Epifanía tomasista
EL cielo de la plaza de toros de Málaga es un cilindro azul en el que no revolotean palomas picassianas sino gaviotas del puerto cercano que se acercan a ver a José Tomás al conjuro de su leyenda de tremendismo suicida. Las palomas zurean junto ... a las buganvillas del palacio de Buenavista, el museo donde el perfil cubista y deconstruido de Françoise Gilot se asoma al otro lado de una persiana de esparto a un jardín de piedra en el que suena la vecina campana de los agustinos. Algo más lejos, en las bulliciosas calles del centro en feria, atruenan las charangas y una multitud sanferminera baila pasodobles en chanclas y hace botellón en las plazuelas con cartojal helado. Huele a fritanga, sal y Mediterráneo.
En la Malagueta, Tomás, cobalto y oro, despliega majestuoso el capote con los pies juntos sobre el albero. En el silencio repentino del redondel se oye al maestro hablarle al toro, hipnotizarlo con órdenes y amagos, y el animal le obedece ciñéndose a su cuerpo para ayudarle a componer una estampa de gran chulería plástica. La plaza entregada estalla en una sacudida reverencial de arrobo y le canta al torero el «cumpleaños feliz» cuando da la primera vuelta al ruedo.
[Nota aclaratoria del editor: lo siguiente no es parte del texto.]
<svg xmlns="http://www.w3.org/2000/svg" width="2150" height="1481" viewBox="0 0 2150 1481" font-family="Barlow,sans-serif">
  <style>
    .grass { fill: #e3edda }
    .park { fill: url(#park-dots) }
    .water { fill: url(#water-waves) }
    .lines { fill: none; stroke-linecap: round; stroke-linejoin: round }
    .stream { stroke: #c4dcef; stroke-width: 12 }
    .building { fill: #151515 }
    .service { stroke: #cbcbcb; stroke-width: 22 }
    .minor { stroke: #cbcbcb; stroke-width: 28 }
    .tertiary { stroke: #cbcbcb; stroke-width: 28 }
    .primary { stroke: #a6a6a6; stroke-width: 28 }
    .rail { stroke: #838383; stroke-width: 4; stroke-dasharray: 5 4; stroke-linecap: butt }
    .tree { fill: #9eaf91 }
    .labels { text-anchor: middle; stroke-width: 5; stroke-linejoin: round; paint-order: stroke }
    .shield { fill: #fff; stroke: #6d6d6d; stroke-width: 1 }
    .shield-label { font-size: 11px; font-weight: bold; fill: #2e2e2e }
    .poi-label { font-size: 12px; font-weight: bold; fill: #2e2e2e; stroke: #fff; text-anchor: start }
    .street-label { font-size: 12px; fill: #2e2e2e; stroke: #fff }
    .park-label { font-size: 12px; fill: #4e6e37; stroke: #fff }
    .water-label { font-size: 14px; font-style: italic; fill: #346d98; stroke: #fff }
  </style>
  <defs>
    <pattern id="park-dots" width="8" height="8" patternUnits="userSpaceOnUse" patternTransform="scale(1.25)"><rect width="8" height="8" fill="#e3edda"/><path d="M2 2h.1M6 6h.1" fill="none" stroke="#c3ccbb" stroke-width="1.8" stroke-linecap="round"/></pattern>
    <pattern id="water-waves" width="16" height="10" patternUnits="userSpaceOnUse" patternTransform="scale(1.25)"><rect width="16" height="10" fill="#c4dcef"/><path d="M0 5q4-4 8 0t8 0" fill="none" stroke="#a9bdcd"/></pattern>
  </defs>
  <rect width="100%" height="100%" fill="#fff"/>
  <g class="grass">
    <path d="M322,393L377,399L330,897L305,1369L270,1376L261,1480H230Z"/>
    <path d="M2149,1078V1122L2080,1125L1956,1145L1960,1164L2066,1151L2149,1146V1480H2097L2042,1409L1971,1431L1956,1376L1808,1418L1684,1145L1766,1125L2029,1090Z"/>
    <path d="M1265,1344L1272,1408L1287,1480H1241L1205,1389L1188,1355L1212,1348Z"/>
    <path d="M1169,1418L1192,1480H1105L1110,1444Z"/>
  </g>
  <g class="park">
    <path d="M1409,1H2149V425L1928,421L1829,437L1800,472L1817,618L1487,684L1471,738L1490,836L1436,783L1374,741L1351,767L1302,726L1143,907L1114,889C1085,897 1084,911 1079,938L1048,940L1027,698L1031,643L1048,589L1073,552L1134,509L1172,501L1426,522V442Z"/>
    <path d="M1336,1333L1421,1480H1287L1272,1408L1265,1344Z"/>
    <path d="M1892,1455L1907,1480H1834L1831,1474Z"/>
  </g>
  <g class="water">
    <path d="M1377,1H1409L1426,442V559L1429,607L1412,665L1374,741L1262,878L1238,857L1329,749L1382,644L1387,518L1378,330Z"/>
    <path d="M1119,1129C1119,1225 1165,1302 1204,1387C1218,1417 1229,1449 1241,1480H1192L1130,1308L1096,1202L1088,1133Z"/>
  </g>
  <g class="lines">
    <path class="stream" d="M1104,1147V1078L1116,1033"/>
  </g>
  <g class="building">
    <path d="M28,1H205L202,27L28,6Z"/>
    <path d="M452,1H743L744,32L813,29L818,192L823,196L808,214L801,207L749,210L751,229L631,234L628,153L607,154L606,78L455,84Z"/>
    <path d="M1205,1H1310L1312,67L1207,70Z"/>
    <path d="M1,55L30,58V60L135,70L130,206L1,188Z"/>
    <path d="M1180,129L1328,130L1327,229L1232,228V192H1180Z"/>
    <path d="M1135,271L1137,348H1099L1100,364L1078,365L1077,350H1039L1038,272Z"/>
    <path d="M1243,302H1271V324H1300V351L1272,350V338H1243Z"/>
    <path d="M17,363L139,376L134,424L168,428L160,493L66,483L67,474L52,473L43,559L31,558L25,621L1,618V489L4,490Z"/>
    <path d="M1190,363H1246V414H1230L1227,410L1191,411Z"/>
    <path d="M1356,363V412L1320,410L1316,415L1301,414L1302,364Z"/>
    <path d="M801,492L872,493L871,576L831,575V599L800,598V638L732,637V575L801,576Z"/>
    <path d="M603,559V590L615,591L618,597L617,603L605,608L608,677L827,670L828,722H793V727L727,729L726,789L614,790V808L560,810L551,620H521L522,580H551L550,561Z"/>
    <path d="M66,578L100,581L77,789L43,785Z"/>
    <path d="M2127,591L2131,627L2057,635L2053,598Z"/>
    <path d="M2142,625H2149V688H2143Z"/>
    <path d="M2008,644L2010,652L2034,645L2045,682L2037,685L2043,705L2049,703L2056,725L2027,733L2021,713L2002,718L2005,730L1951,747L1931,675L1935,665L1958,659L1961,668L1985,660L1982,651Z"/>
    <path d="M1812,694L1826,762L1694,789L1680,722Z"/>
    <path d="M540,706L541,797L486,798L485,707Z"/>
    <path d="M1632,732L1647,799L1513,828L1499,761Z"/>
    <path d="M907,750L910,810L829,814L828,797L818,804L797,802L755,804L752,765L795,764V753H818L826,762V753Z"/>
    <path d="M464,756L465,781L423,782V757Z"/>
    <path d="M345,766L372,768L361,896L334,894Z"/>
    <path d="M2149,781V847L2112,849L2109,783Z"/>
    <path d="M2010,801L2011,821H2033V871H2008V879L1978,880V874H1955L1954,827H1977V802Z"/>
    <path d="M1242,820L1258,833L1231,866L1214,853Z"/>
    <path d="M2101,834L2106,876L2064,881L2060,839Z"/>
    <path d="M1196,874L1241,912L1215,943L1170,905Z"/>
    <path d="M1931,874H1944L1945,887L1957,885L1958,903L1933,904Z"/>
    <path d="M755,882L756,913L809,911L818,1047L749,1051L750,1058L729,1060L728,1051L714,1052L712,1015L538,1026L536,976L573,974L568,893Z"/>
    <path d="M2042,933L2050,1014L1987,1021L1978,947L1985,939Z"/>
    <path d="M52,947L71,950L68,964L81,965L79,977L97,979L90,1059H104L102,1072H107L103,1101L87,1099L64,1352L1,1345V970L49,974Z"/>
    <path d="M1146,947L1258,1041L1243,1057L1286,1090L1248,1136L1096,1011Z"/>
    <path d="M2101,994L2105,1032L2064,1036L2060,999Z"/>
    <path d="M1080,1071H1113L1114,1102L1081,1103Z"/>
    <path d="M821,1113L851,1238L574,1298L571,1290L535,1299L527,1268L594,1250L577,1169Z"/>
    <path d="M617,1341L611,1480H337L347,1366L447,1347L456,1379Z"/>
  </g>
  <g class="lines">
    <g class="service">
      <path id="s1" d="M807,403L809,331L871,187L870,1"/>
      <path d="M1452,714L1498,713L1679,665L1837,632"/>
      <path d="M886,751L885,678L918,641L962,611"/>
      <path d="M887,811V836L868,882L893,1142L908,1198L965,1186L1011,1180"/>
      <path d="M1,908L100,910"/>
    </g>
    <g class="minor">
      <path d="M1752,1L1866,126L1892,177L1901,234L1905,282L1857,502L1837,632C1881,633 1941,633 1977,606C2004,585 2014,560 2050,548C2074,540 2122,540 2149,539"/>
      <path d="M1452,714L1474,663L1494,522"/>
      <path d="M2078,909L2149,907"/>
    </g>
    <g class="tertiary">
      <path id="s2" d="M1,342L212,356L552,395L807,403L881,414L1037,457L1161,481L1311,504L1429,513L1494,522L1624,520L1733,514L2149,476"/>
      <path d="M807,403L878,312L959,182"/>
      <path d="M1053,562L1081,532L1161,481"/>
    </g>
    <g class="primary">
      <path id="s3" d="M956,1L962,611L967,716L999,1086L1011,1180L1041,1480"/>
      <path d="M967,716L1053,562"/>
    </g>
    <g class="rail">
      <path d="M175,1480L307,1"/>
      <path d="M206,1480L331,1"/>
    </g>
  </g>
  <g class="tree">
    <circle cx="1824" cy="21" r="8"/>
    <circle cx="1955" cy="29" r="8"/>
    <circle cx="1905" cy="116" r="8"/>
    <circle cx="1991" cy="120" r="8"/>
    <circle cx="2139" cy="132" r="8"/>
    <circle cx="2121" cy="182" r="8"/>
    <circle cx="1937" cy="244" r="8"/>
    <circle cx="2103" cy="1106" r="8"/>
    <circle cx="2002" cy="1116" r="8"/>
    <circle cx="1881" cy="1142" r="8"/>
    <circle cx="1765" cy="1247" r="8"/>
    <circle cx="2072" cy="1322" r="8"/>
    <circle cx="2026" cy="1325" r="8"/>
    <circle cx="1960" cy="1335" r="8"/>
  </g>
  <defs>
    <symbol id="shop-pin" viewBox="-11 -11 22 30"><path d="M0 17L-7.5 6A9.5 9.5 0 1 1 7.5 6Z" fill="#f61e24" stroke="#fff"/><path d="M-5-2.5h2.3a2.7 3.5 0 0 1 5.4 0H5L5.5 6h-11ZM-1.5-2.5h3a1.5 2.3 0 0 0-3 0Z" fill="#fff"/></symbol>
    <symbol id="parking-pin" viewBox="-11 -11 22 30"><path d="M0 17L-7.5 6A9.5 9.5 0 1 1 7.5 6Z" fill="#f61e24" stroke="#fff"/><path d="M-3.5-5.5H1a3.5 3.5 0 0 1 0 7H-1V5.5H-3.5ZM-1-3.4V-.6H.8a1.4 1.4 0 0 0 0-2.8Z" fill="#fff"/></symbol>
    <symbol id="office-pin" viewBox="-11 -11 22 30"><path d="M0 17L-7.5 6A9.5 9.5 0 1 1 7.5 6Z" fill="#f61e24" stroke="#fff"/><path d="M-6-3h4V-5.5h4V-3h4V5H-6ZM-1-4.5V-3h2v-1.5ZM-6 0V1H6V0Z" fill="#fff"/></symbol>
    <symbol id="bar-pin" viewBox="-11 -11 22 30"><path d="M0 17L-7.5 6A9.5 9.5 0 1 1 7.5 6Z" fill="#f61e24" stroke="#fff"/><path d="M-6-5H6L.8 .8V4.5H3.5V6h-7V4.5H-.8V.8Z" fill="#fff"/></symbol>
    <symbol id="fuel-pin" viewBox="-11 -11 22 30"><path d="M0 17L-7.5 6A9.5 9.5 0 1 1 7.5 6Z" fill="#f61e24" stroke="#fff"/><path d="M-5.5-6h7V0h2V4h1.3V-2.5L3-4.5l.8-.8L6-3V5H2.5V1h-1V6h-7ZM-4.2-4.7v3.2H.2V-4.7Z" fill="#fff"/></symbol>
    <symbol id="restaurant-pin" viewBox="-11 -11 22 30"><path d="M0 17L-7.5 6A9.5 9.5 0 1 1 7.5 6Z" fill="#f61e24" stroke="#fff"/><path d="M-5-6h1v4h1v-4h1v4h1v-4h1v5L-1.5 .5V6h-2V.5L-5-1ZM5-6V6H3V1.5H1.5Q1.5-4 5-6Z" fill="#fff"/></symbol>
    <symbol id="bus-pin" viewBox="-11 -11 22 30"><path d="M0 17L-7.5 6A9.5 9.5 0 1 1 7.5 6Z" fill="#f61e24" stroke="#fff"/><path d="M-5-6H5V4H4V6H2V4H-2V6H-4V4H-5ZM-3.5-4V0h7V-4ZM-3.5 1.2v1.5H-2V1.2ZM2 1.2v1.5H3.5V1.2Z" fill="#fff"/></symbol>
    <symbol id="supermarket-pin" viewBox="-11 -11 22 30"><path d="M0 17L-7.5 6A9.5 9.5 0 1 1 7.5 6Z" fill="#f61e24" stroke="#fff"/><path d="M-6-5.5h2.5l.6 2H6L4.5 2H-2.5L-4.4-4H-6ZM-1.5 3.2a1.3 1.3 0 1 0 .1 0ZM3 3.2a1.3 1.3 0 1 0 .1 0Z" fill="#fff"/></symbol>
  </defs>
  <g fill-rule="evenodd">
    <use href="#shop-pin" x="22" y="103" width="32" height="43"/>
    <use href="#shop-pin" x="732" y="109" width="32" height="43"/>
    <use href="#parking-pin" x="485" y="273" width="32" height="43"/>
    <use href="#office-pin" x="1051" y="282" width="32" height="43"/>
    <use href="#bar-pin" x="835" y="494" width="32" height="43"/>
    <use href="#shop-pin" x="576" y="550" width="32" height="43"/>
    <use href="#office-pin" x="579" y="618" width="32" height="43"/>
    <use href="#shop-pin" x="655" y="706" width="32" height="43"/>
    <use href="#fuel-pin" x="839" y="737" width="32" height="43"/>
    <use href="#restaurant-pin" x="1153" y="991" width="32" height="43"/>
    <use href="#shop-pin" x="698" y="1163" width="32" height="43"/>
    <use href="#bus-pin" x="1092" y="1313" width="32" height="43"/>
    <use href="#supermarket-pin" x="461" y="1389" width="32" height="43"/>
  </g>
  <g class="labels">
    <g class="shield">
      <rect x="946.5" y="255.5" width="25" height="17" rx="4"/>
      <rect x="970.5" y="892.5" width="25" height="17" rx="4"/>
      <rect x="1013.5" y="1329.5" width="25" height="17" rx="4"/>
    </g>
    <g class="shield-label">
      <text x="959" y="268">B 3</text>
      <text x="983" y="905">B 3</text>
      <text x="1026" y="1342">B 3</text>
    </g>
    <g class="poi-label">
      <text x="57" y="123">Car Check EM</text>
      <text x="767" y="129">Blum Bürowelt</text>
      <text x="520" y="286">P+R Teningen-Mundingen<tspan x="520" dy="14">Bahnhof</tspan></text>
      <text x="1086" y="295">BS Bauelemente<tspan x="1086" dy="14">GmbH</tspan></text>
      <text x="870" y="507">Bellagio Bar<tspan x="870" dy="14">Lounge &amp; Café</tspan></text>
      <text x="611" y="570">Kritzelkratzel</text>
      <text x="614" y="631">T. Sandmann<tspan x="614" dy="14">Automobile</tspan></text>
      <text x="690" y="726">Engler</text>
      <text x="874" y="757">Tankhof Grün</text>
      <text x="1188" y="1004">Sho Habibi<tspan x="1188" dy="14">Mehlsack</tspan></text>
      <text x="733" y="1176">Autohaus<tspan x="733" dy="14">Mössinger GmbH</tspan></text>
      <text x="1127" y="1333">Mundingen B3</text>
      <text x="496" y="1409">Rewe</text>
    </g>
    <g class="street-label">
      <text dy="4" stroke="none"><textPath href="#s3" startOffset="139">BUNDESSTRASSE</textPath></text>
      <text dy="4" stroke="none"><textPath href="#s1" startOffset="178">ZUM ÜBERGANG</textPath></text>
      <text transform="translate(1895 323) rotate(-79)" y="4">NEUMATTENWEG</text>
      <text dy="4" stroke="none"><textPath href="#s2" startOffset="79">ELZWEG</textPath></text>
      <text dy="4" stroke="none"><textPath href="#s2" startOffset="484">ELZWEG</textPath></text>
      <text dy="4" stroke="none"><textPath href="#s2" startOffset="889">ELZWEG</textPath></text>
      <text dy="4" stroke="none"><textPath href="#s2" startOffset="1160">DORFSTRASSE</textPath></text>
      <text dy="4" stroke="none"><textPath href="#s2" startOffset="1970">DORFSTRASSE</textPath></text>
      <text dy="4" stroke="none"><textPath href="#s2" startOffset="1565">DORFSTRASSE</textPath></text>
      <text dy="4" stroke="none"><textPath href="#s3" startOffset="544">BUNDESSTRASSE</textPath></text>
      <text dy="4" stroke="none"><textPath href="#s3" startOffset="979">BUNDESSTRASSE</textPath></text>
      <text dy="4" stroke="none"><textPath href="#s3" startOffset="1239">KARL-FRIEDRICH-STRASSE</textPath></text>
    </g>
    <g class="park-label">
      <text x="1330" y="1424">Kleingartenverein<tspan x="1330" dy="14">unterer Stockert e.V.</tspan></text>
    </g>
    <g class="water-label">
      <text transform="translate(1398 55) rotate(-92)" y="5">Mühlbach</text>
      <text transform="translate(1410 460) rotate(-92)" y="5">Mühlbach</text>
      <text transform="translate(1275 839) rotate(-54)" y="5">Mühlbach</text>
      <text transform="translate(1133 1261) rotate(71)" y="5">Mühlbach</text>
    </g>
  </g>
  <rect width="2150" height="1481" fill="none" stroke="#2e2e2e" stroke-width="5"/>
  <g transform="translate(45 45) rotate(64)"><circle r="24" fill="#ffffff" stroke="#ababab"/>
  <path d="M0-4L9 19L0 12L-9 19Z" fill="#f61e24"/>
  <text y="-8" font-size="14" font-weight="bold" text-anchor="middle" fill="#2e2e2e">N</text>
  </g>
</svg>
Pero el mito tomasista se ha transformado. El héroe taciturno ya no es el misterioso paladín preso de una compulsión autodestructiva, sino un matador de vocación artística, imbuido de clasicismo y templanza, que parece menos dispuesto a dejarse inmolar que a celebrar más aniversarios. Esta evolución ha hecho desertar a algunos fanáticos de la truculencia y a cambio le ha ganado la devoción de los exquisitos de la tauromaquia. Tomás lidia con una escrupulosa lealtad al magisterio estético de la tradición y parece más respetuoso con las distancias, sobre todo después de que un toro colorado y cabrón mandase sucesivamente a la enfermería a un banderillero y al colombiano Bolívar, buscándoles las arterias con determinación asesina.
Cuando la tarde se mete en barrunto de tragedia algunos aficionados ventean la posibilidad de asistir a un holocausto, pero el Tomás de 2009 quiere torear en vez de ofrecerse en ritual expiatorio. Plantado con los talones en la arena ofrece una exhibición muy medida de repertorio y desoreja a otro toro sin mancharse el traje con su sangre. Consciente de su carisma domina la escena como un dios impávido. Y con la noche desplomada sobre la plaza y los focos destellando en sus alamares, porfía con un morlaco remolón y le arranca una faena imposible. En la suerte final se arroja sobre los pitones con el ímpetu derrotista que han estado esperando sus fieles y durante un segundo de fricción se masca el duelo en el suspiro de una multitud encogida. Indemne, el héroe renuncia a los honores por respeto a sus colegas heridos y el coso se vacía, Paseo de Reading abajo, con el público extasiado por el asombro de una epifanía.